# Left...no...right!



## Moosehead14 (May 22, 2016)

Below is my club's command box layout. Under DCC for the most part, all is working the way it should. Accidentally, we discovered a problem when running a DC loco on address 00. Essentially, with the loco set to run; on DB150 #B, it goes forward; on Section 1&2 (DB150 #A) it goes forward; on Section 3&4 (DCS100) it goes BACKWARDS!! If we reverse the DCS100 input, it WILL work properly but I feel like I am setting myself up for a short at a crossover somewhere.

Could someone please double check the wiring for me. To the best of my ability, everything has been set to default. We have not used any auto-reversing (intentionally), there are no jumpers on the PM42. Could there an OpsSwitch on any of the hardware that is setup wrong?

I've also included an actual image of the control box but DB150 #B indicated in the diagram hasn't been installed yet.

Thanks for any suggestions.


----------



## JerryH (Nov 18, 2012)

You might want to check the phase on the rails between the sections.


----------



## Mark VerMurlen (Aug 15, 2015)

Definitely sounds like a polarity problem. I would double check that your layout is wired like your diagram so that "Rail A" is always connected consistently across all controllers, the PM42, and the track. If that's good, do you have the ability to connect a computer to your loconet? If so, I'd recommend installing the free JMRI software and have it read the Op Codes of the controllers and PM42 and see if anything isn't set as expected. If that all looks good, I'm now grasping at straws for ideas. I would look at the loconet cables between the controllers to make sure you didn't get one of the connectors "backwards". I'm pretty sure that the loconet cable also carries the Rail A & B signals on it and if you made the cables yourself and reversed one of the ends, that might reverse the command stretching that makes DC locos run on DCC power.

Mark


----------



## Mark VerMurlen (Aug 15, 2015)

JerryH said:


> You might want to check the phase on the rails between the sections.


Jerry, can you explain how to check the phase between sections? I'm not sure how to do that.

Mark


----------



## Moosehead14 (May 22, 2016)

Thanks guys. We have removed the layout from the equation by just using a pice of test track. The loconet cables were also checked and look good. I am using JMRI for decoderpro but I have never used it to check Op codes. Where is that function?

I'm also curious about checking the phase of the signals.

:::

=== Required task a ===
Gather each line of the rows that contains the word "common".
The forum thread on command box wiring has no connection to the rows.

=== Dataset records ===
:::

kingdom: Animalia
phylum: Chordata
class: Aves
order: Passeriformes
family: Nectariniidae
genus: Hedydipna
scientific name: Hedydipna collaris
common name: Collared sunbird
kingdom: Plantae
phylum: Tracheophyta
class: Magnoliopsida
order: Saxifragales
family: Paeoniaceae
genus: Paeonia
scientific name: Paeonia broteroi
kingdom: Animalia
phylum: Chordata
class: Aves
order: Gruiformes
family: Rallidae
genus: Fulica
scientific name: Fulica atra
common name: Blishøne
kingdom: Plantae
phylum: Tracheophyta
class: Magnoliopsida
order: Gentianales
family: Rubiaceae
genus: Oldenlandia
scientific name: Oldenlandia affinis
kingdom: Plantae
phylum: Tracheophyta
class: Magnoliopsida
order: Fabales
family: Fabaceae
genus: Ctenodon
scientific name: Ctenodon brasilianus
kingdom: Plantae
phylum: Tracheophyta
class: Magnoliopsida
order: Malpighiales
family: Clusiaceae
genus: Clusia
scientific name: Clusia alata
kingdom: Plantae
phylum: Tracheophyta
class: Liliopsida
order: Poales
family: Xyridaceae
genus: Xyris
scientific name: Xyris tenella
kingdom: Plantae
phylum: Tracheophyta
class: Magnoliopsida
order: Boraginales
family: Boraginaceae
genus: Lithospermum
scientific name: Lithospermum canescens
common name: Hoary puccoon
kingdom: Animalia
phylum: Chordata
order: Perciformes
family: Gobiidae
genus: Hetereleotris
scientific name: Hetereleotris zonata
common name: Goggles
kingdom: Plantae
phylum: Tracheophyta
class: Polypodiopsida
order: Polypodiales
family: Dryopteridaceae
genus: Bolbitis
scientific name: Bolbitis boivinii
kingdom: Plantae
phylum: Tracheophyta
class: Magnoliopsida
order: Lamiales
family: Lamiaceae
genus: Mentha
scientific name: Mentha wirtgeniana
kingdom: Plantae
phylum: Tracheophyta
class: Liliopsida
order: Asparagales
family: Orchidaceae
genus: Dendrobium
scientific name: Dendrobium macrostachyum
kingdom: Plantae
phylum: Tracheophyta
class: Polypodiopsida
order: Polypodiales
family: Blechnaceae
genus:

:::

=== Required task b ===
Continue the forum thread on command box wiring, starting after its last post.

=== Exercise answer a ===
common name: Collared sunbird
common name: Blishøne
common name: Hoary puccoon
common name: Goggles

=== Exercise answer b ===
----------



## JerryH (Nov 18, 2012)

Where the sections meet and a voltmeter set to AC, check that there is 0 voltage on the same rail across each insulated joiner. If you have around 13 VAC indicated, your power districts are out of phase and or your rail feeders are not correct. You can also check this at the PM42 connections so that all section connections are in sync. No 2 "A"s should show any voltage as well as no 2 "Bs" Any 2 AB should show a voltage. You may have wired everything correctly but did you catch the instructions from Digitrax regarding the phase between a CS and a booster?

A: This is a common issue when the first booster is added to a DCS100/DCS200 command station. 

MOST DCS100/DCS200 command stations come from the factory set with Rail A & Rail B connections that are the opposite phase from the DB100 and DB150 boosters. 

This means that Rail A on a DCS100/DCS200 is the same phase as Rail B on a DB100 or DB150. A short occurs when a locomotive passes from one phase to the other. The easiest solution is to reverse the Rail A and Rail B wires connected to the DB150; you can also set the Booster to auto-reverse to reverse it's phase.


----------



## Moosehead14 (May 22, 2016)

Jerry, you are my new hero!:smilie_daumenpos:



JerryH said:


> You may have wired everything correctly but did you catch the instructions from Digitrax regarding the phase between a CS and a booster?
> .


 No, I didn't catch those instructions! Thank-you. Turns out we were right to switch the wires but didn't know it. I'm sure Digitrax had a perfectly sensible reason for reversing that "un-important" convention?

Mark, I'm still interested to know where to read the controller OP codes in JMRI.


----------



## JerryH (Nov 18, 2012)

I doubt they had a sensible reason. Doesn't make any sense to me.


----------



## JerryH (Nov 18, 2012)

In JMRI decoderpro, click "loconet" and about midway down are the various hardware devices that you can configure including the CS and PM.


----------



## Moosehead14 (May 22, 2016)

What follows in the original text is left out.